James H. McMackin, III, counsel for the Christina School District


[1] Petition.
[2] Id.
[3] Email from John Young to DOJ FOIA Coordinator Tammy LeCates dated Oct. 28, 2021.
[4] Response.
[5] Id.
[6] A public body must "respond to a FOIA request as soon as possible, but in any event within 15 business days after the receipt thereof, either by providing access to the requested records, denying access to the records or parts of them, or by advising that additional time is needed because the request is for voluminous records, requires legal advice, or a record is in storage or archived." 29 Del. C. § 10003(h)(1). "If access cannot be provided within 15 business days, the public body shall cite [one] of the reasons hereunder why more time is needed and provide a good-faith estimate of how much additional time is required to fulfill the request." Id.

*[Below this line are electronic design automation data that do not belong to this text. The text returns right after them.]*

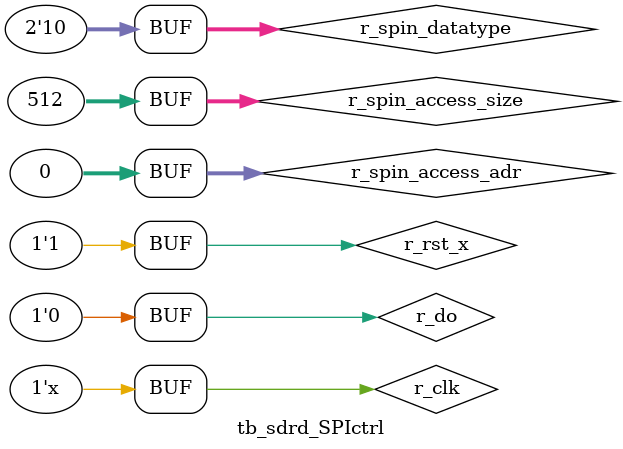
<source format=v>
`timescale 1ns/10ps
module tb_sdrd_SPIctrl;
/*----------------------------------*/
/* parameters */
/*----------------------------------*/
parameter P_CYCLE_CLK = 10;
parameter STB = 1;
parameter outfile = "output.txt";

/*----------------------------------*/
/* regsters */
/*----------------------------------*/
integer i;

/*----------------------------------*/
/* regs and wires */
/*----------------------------------*/
  reg        	r_clk;
  reg        	r_rst_x;
  reg [31:0]	r_spin_access_adr;
  reg [31:0]	r_spin_access_size;
  reg [1:0]	r_spin_datatype;
  reg        	r_do;
  wire        	w_spi_busy;
  wire        	w_spi_init;
  wire        	w_gnd1;
  wire        	w_vcc;
  wire        	w_sclk;
  wire        	w_gnd2;

/*----------------------------------*/
/* testmodule */
/*----------------------------------*/
sdrd_SPIctrl u_sdrd_SPIctrl
(
  .CLK                  (r_clk),
  .RST_X                (r_rst_x),
  .SPIN_ACCESS_ADR      (r_spin_access_adr),
  .SPIN_ACCESS_SIZE     (r_spin_access_size),
  .SPIN_DATATYPE        (r_spin_datatype),
  .DO                   (r_do),
  .SPI_BUSY             (w_spi_busy),
  .SPI_INIT             (w_spi_init),
  .SPIOUT_FATPRM        (w_spiout_fatprm),
  .SPIOUT_SIZE          (w_spiout_size),
  .SPIOUT_RGBWR         (w_spiout_rgbwr),
  .SPIOUT_RGBDATA       (w_spiout_rgbdata),
  .CS                   (w_cs),
  .DI                   (w_di),
  .GND1                 (w_gnd1),
  .VCC                  (w_vcc),
  .SCLK                 (w_sclk),
  .GND2                 (w_gnd2)
);

/*----------------------------------*/
/* generate clk */
/*----------------------------------*/
always begin
#(P_CYCLE_CLK/2) r_clk = ~r_clk;
end

/*----------------------------------*/
/* body */
/*----------------------------------*/
initial begin
  r_clk = 0;
  r_rst_x = 0;
  r_spin_access_adr = 0;
  r_spin_access_size = 0;
  r_spin_datatype = 0;
  r_do = 0;
#(STB)
  r_rst_x = 1;

#(P_CYCLE_CLK)
  r_spin_access_adr  = 32'h00;
  r_spin_access_size = 32'd512; // 512 byte
  r_spin_datatype    = 2'd2;
end

endmodule

</source>
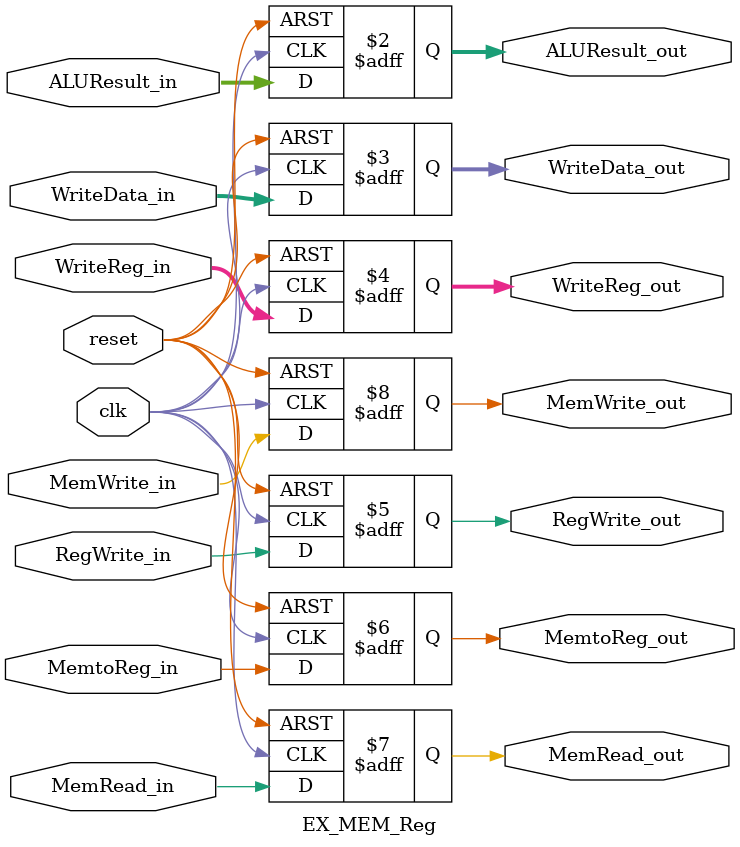
<source format=v>
module EX_MEM_Reg (
    input wire clk,
    input wire reset,
    input wire [31:0] ALUResult_in,
    input wire [31:0] WriteData_in,
    input wire [4:0] WriteReg_in,
    input wire RegWrite_in,
    input wire MemtoReg_in,
    input wire MemRead_in,
    input wire MemWrite_in,
    output reg [31:0] ALUResult_out,
    output reg [31:0] WriteData_out,
    output reg [4:0] WriteReg_out,
    output reg RegWrite_out,
    output reg MemtoReg_out,
    output reg MemRead_out,
    output reg MemWrite_out
);
    always @(posedge clk or posedge reset) begin
        if (reset) begin
            ALUResult_out <= 0;
            WriteData_out <= 0;
            WriteReg_out <= 0;
            RegWrite_out <= 0;
            MemtoReg_out <= 0;
            MemRead_out <= 0;
            MemWrite_out <= 0;
        end else begin
            ALUResult_out <= ALUResult_in;
            WriteData_out <= WriteData_in;
            WriteReg_out <= WriteReg_in;
            RegWrite_out <= RegWrite_in;
            MemtoReg_out <= MemtoReg_in;
            MemRead_out <= MemRead_in;
            MemWrite_out <= MemWrite_in;
        end
    end
endmodule
</source>
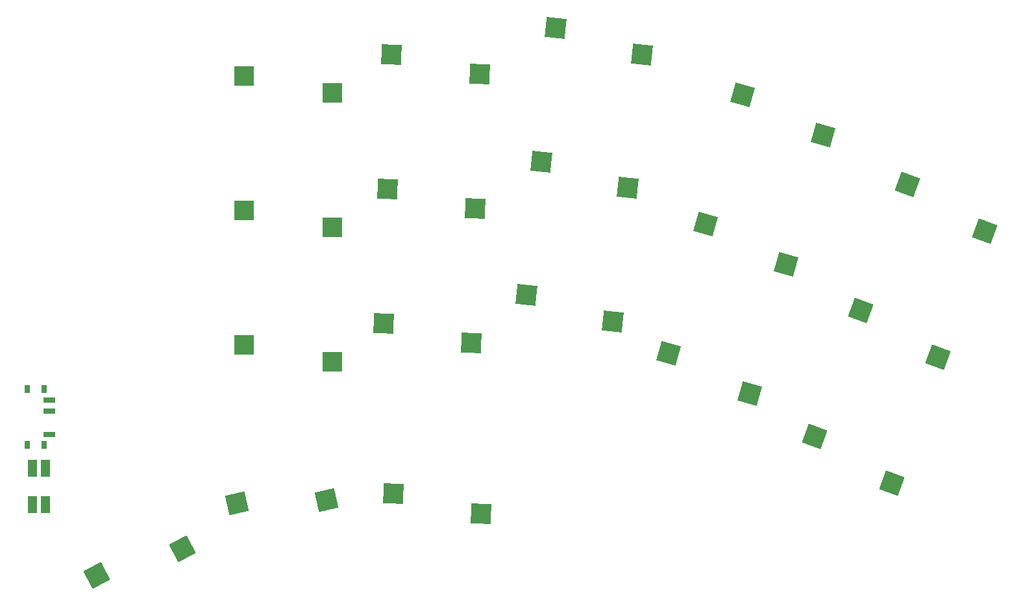
<source format=gbr>
%TF.GenerationSoftware,KiCad,Pcbnew,8.0.4*%
%TF.CreationDate,2024-07-27T19:19:30+05:00*%
%TF.ProjectId,BUBA_v1,42554241-5f76-4312-9e6b-696361645f70,v1.0.0*%
%TF.SameCoordinates,Original*%
%TF.FileFunction,Paste,Bot*%
%TF.FilePolarity,Positive*%
%FSLAX46Y46*%
G04 Gerber Fmt 4.6, Leading zero omitted, Abs format (unit mm)*
G04 Created by KiCad (PCBNEW 8.0.4) date 2024-07-27 19:19:30*
%MOMM*%
%LPD*%
G01*
G04 APERTURE LIST*
G04 Aperture macros list*
%AMRotRect*
0 Rectangle, with rotation*
0 The origin of the aperture is its center*
0 $1 length*
0 $2 width*
0 $3 Rotation angle, in degrees counterclockwise*
0 Add horizontal line*
21,1,$1,$2,0,0,$3*%
G04 Aperture macros list end*
%ADD10RotRect,2.600000X2.600000X344.100000*%
%ADD11RotRect,2.600000X2.600000X358.300000*%
%ADD12R,1.200000X2.250000*%
%ADD13RotRect,2.600000X2.600000X28.000000*%
%ADD14R,2.600000X2.600000*%
%ADD15RotRect,2.600000X2.600000X358.000000*%
%ADD16R,0.800000X1.000000*%
%ADD17R,1.500000X0.700000*%
%ADD18RotRect,2.600000X2.600000X13.000000*%
%ADD19RotRect,2.600000X2.600000X353.800000*%
%ADD20RotRect,2.600000X2.600000X339.800000*%
G04 APERTURE END LIST*
D10*
%TO.C,S11*%
X161312587Y-77752404D03*
X171817989Y-83032465D03*
%TD*%
D11*
%TO.C,S5*%
X119803810Y-73196405D03*
X131283461Y-75738081D03*
%TD*%
D12*
%TO.C,RST1*%
X73481695Y-114308242D03*
X73481695Y-109558242D03*
X75181694Y-114308241D03*
X75181694Y-109558243D03*
%TD*%
D13*
%TO.C,S17*%
X81870642Y-123576296D03*
X93101524Y-120096385D03*
%TD*%
D11*
%TO.C,S6*%
X120322966Y-55704108D03*
X131802617Y-58245784D03*
%TD*%
D14*
%TO.C,S1*%
X101106697Y-93483241D03*
X112656697Y-95683242D03*
%TD*%
D15*
%TO.C,S18*%
X120541994Y-112908455D03*
X132008179Y-115510206D03*
%TD*%
D14*
%TO.C,S3*%
X101106694Y-58483241D03*
X112656694Y-60683242D03*
%TD*%
D16*
%TO.C,*%
X75061697Y-99283242D03*
X72851697Y-99283242D03*
X75061697Y-106583242D03*
X72851697Y-106583242D03*
D17*
X75711697Y-105183242D03*
X75711697Y-102183242D03*
X75711697Y-100683242D03*
%TD*%
D18*
%TO.C,S16*%
X100152175Y-114172454D03*
X111901041Y-113717883D03*
%TD*%
D19*
%TO.C,S7*%
X137979146Y-87003063D03*
X149223993Y-90437587D03*
%TD*%
D20*
%TO.C,S13*%
X175516348Y-105475497D03*
X185596287Y-111528376D03*
%TD*%
D19*
%TO.C,S8*%
X139869134Y-69605421D03*
X151113981Y-73039945D03*
%TD*%
D20*
%TO.C,S14*%
X181559065Y-89051872D03*
X191639004Y-95104751D03*
%TD*%
D10*
%TO.C,S12*%
X166106872Y-60921930D03*
X176612274Y-66201991D03*
%TD*%
D19*
%TO.C,S9*%
X141759120Y-52207782D03*
X153003967Y-55642306D03*
%TD*%
D20*
%TO.C,S15*%
X187601784Y-72628243D03*
X197681723Y-78681122D03*
%TD*%
D11*
%TO.C,S4*%
X119284648Y-90688702D03*
X130764299Y-93230378D03*
%TD*%
D10*
%TO.C,S10*%
X156518299Y-94582873D03*
X167023701Y-99862934D03*
%TD*%
D14*
%TO.C,S2*%
X101106696Y-75983242D03*
X112656696Y-78183243D03*
%TD*%
M02*

</source>
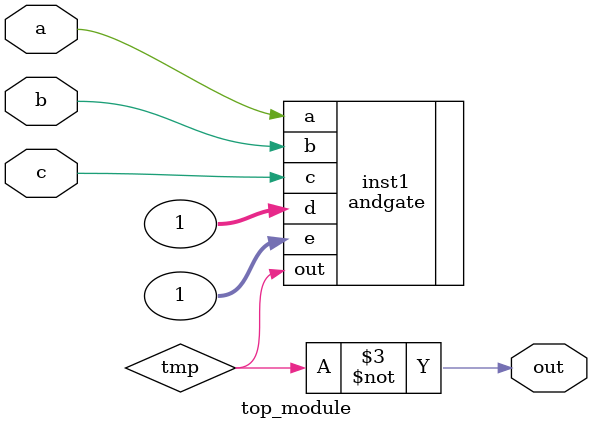
<source format=v>
module top_module (input a, input b, input c, output out);
	
    wire tmp;
    andgate inst1 (.a(a), .b(b), .c(c), .d(1), .e(1), .out(tmp));
    assign out = ~tmp;

endmodule


</source>
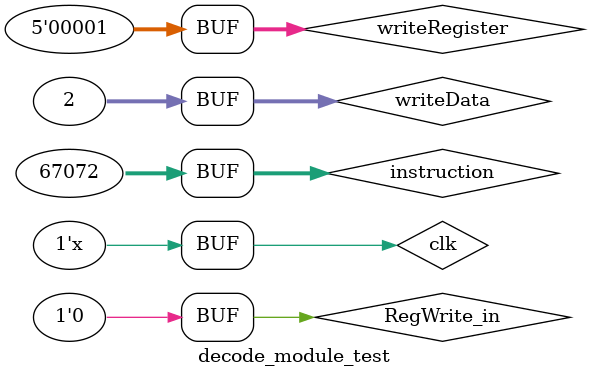
<source format=v>
`timescale 1ns / 1ps


module decode_module_test;

	// Inputs
	reg clk;
	reg [31:0] instruction;
	reg [4:0] writeRegister;
	reg [31:0] writeData;
	reg RegWrite_in;

	// Outputs
	wire RegDst;
	wire ALUSrc;
	wire MemtoReg;
	wire MemRead;
	wire MemWrite;
	wire Branch;
	wire ALUOp1;
	wire ALUOp0;
	wire RegWrite;
	wire [31:0] ReadData1;
	wire [31:0] ReadData2;
	wire [31:0] signExtended;
	wire [4:0] instruction_20_16;
	wire [4:0] instruction_15_11;

	// Instantiate the Unit Under Test (UUT)
	decode_module uut (
		.clk(clk), 
		.instruction(instruction), 
		.writeRegister(writeRegister), 
		.writeData(writeData), 
		.RegWrite_in(RegWrite_in), 
		.RegDst(RegDst), 
		.ALUSrc(ALUSrc), 
		.MemtoReg(MemtoReg), 
		.MemRead(MemRead), 
		.MemWrite(MemWrite), 
		.Branch(Branch), 
		.ALUOp1(ALUOp1), 
		.ALUOp0(ALUOp0), 
		.RegWrite(RegWrite), 
		.ReadData1(ReadData1), 
		.ReadData2(ReadData2), 
		.signExtended(signExtended), 
		.instruction_20_16(instruction_20_16), 
		.instruction_15_11(instruction_15_11)
	);

	initial begin
		// Initialize Inputs
		clk = 0;
		instruction = 32'b10101100000000010000011000000000;
		writeRegister = 0;
		writeData = 0;
		RegWrite_in = 0;

		// Wait 100 ns for global reset to finish
		
		#100;
		instruction = 32'b00000000000000010000011000000000;
		writeData = 1;
		RegWrite_in = 1;
		
		#100;
		writeRegister = 1;
		writeData = 2;
		
		#100;
		RegWrite_in = 0;
		
        
		// Add stimulus here

	end
	
	always
	#50 clk = ~clk;
      
endmodule


</source>
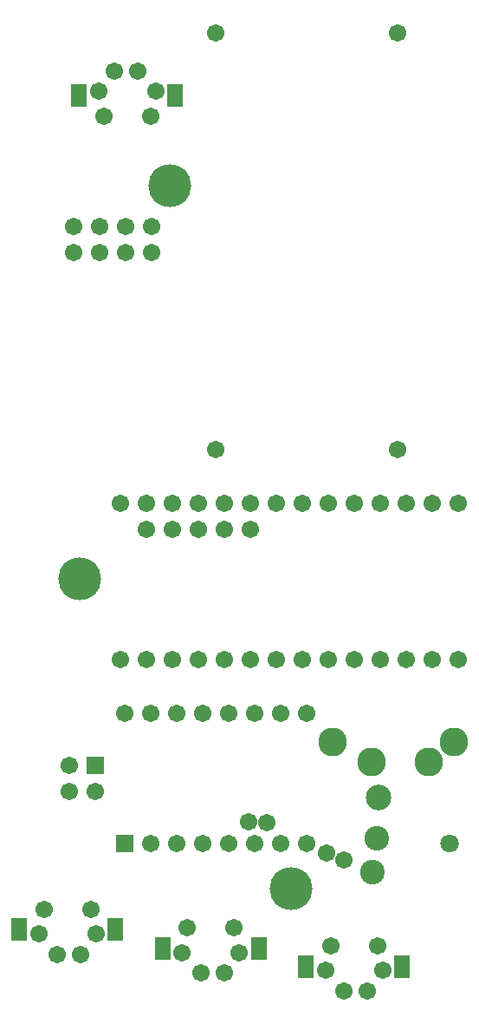
<source format=gbr>
G04 DipTrace 3.2.0.1*
G04 BottomMask.gbr*
%MOIN*%
G04 #@! TF.FileFunction,Soldermask,Bot*
G04 #@! TF.Part,Single*
%ADD27C,0.070866*%
%ADD28C,0.165*%
%ADD38C,0.067055*%
%ADD40R,0.067055X0.067055*%
%ADD42C,0.098551*%
%ADD44C,0.094614*%
%ADD46C,0.110362*%
%ADD48R,0.06X0.087*%
%ADD50C,0.067055*%
%FSLAX26Y26*%
G04*
G70*
G90*
G75*
G01*
G04 BotMask*
%LPD*%
D50*
X794947Y4030166D3*
X1014947D3*
X853947Y4108166D3*
X943947D3*
X814947Y3935166D3*
X994947D3*
D48*
X719947Y4014166D3*
X1089947D3*
D46*
X2160947Y1532166D3*
X1844018Y1453426D3*
X2064491D3*
X1696380Y1532166D3*
D44*
X1848947Y1031166D3*
D42*
X1871619Y1318105D3*
D44*
X1866252Y1159930D3*
D27*
X2145911Y1142210D3*
D50*
X1245947Y4253166D3*
X1245884Y2653166D3*
X1945947Y4253137D3*
X1945884Y2653137D3*
X2178947Y2447166D3*
X2078947D3*
X1978947D3*
X1878947D3*
X1778947D3*
X1678947D3*
X1578947D3*
X1478947D3*
X1378947D3*
X1278947D3*
X1178947D3*
X1078947D3*
X978947D3*
Y2347166D3*
X2178947Y1847166D3*
X2078947D3*
X1978947D3*
X1878947D3*
X1778947D3*
X1678947D3*
X1578947D3*
X1478947D3*
X1378947D3*
X1278947D3*
X1178947D3*
X1078947D3*
X978947D3*
X878947D3*
X1078947Y2347166D3*
X1178947D3*
X1278947D3*
X1378947D3*
X878947Y2447166D3*
D40*
X894947Y1142166D3*
D38*
X994947D3*
X1094947D3*
X1194947D3*
X1294947D3*
X1394947D3*
X1494947D3*
X1594947D3*
Y1642166D3*
X1494947D3*
X1394947D3*
X1294947D3*
X1194947D3*
X1094947D3*
X994947D3*
X894947D3*
D40*
X780947Y1442166D3*
D38*
Y1342166D3*
X680947Y1442166D3*
Y1342166D3*
D50*
X1887947Y653166D3*
X1667947D3*
X1828947Y575166D3*
X1738947D3*
X1867947Y748166D3*
X1687947D3*
D48*
X1962947Y669166D3*
X1592947D3*
D50*
X1335947Y722166D3*
X1115947D3*
X1276947Y644166D3*
X1186947D3*
X1315947Y817166D3*
X1135947D3*
D48*
X1410947Y738166D3*
X1040947D3*
D50*
X783947Y794166D3*
X563947D3*
X724947Y716166D3*
X634947D3*
X763947Y889166D3*
X583947D3*
D48*
X858947Y810166D3*
X488947D3*
D38*
X696947Y3410166D3*
X796947D3*
X896947D3*
X996947D3*
Y3510166D3*
X896947D3*
X796947D3*
X696947D3*
D28*
X720947Y2159166D3*
X1533947Y968166D3*
X1068947Y3668166D3*
D50*
X1671947Y1103166D3*
X1737947Y1079166D3*
X1371947Y1223166D3*
X1440947Y1220166D3*
M02*

</source>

[7] See Del. Op. Att'y Gen. 20-IB15 2020 WL 1977524, at 1 (Apr. 8, 2020) (finding no violation when the County staff mistakenly typed the requesting party's email address but remedied this mistake by providing a copy of the misdirected response and records); Del. Op. Att'y Gen. 19-IB38, 2019 WL 4538324, at 3 (July 8, 2019) (finding no FOIA violation when a petitioner alleged the public body's mistaken use of a previous address from its records constituted an "intentional delay tactic in violation of FOIA").